We walked out of the station sniffing the air. It was the end of April and the Provencal sky had a whiff of mistral about it; luckily the cold north wind that blasts down the Rhone valley to assail Avignon was not blowing. It had been 12 years since I’d seen this sky; in the distance above the trees loomed the giant of Provence, Mont Ventoux, dominating the Department of Vaucluse from its height of almost 2000 m. And 12 years was the time Rose and I had lived on the flank of that same mountain.
The first records, for Avenio, from which Avignon is derived, are from 1st century BC Roman texts. Avenio means “town of violent winds” or “town of the river”. Avignon’s rich history dates back to the Neolithic era when people lived in the area called Le Rocher des Doms in the centre of the city. Avignon’s situation on the Rhone River has made it a port since the Celtic-Ligurian period – in the centuries before (Palace of the Popes Wikipedia) the Roman occupation – when it was called Cavares. It remained a major Roman centre until around the 5th century.

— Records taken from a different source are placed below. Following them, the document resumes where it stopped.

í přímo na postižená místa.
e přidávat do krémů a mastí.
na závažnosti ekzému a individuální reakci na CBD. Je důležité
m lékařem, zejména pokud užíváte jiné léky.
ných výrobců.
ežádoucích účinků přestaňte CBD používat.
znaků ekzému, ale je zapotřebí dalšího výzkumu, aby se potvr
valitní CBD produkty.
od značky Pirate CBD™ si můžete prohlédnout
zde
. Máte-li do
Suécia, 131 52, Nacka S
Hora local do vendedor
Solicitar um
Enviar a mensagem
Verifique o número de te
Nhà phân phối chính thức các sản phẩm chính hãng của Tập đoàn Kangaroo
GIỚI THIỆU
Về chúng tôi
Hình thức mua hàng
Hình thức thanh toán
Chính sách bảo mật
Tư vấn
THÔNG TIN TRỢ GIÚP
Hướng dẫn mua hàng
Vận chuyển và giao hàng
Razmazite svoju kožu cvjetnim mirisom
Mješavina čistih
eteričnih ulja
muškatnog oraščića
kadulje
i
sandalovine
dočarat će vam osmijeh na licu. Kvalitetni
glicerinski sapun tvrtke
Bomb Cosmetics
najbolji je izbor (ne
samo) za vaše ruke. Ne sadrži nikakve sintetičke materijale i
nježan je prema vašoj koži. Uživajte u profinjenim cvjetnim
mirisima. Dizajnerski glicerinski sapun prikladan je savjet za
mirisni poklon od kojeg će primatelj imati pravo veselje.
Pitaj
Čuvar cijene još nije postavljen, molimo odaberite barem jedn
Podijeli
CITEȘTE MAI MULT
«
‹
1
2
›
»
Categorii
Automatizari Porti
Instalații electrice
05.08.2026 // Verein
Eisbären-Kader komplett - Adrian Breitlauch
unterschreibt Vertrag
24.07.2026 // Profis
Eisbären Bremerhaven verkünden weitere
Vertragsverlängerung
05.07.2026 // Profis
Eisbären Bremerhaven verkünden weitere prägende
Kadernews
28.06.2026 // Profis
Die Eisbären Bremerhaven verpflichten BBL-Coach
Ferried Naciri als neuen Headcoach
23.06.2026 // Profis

The magnificent Palais des Papes is testament to the role the popes who ruled from here, played throughout the medieval period.
The new TGV station in Avignon was impressive, a giant cocoon straddling the rails. We breathed a sigh of relief. We’d almost missed the stop and could have been on our way to Marseille. As arranged, we had met our friends Suzanne and Chris on the train at the Gare de Lyon in Paris. On the trip south we caught up and time slipped by. Suzanne, Chris and I decided to go to the bar for a coffee. They got theirs and moved off. I was still waiting for mine when I heard the announcement: “Avignon!.. Avignon! . . Trois minutes d’arret!”(Three minutes stop). What, already? Couldn’t be. We hadn’t been that long on the train, surely. Panic. I grabbed the coffee and took off back to my seat where I was surprised to find Rose, frantic, by herself. Suzanne and Chris hadn’t come back, where were they? No time to look for them as the train had already stopped at the station. We grabbed our bags and struggled them to the platform, scorching coffee in one hand, luggage everywhere. Should we take their bags, which ones were they? At the last moment they arrived and hastily quit the train just before the doors closed and it headed off to Marseille. Apparently I’d rushed past them in the bar without seeing them and they hadn’t realised we were in Avignon until the last minute. A near thing. Welcome to Provence.